>>>>>

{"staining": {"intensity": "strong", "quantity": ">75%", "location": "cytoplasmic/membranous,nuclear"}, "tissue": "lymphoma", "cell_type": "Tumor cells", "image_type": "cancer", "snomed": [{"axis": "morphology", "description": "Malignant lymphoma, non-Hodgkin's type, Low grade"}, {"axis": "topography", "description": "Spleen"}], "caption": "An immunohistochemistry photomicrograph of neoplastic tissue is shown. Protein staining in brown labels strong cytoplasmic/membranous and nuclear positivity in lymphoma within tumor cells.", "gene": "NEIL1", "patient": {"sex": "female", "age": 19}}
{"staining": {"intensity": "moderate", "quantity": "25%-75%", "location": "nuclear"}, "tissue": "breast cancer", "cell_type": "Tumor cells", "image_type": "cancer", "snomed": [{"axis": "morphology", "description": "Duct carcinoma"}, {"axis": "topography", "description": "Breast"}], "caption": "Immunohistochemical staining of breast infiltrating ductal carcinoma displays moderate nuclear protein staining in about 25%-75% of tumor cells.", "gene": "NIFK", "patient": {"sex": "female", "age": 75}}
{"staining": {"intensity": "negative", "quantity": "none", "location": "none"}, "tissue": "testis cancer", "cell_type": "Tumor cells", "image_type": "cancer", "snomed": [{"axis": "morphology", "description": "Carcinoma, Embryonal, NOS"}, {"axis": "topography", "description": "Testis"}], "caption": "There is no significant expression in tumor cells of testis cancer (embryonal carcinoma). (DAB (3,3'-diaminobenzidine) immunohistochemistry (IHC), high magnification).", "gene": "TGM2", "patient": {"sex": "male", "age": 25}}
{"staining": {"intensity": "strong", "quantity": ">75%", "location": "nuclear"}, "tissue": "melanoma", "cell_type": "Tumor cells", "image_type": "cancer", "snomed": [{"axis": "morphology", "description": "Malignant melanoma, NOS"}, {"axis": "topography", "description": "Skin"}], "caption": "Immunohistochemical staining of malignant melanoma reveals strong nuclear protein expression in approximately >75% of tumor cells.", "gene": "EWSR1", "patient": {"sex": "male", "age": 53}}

<<<<<

=== WORK TASK ===
Exactly the lines from the one containing "is no significant" to the final line of the data, both included, should be printed, and nothing more.

=== RESULT ===
{"staining": {"intensity": "negative", "quantity": "none", "location": "none"}, "tissue": "testis cancer", "cell_type": "Tumor cells", "image_type": "cancer", "snomed": [{"axis": "morphology", "description": "Carcinoma, Embryonal, NOS"}, {"axis": "topography", "description": "Testis"}], "caption": "There is no significant expression in tumor cells of testis cancer (embryonal carcinoma). (DAB (3,3'-diaminobenzidine) immunohistochemistry (IHC), high magnification).", "gene": "TGM2", "patient": {"sex": "male", "age": 25}}
{"staining": {"intensity": "strong", "quantity": ">75%", "location": "nuclear"}, "tissue": "melanoma", "cell_type": "Tumor cells", "image_type": "cancer", "snomed": [{"axis": "morphology", "description": "Malignant melanoma, NOS"}, {"axis": "topography", "description": "Skin"}], "caption": "Immunohistochemical staining of malignant melanoma reveals strong nuclear protein expression in approximately >75% of tumor cells.", "gene": "EWSR1", "patient": {"sex": "male", "age": 53}}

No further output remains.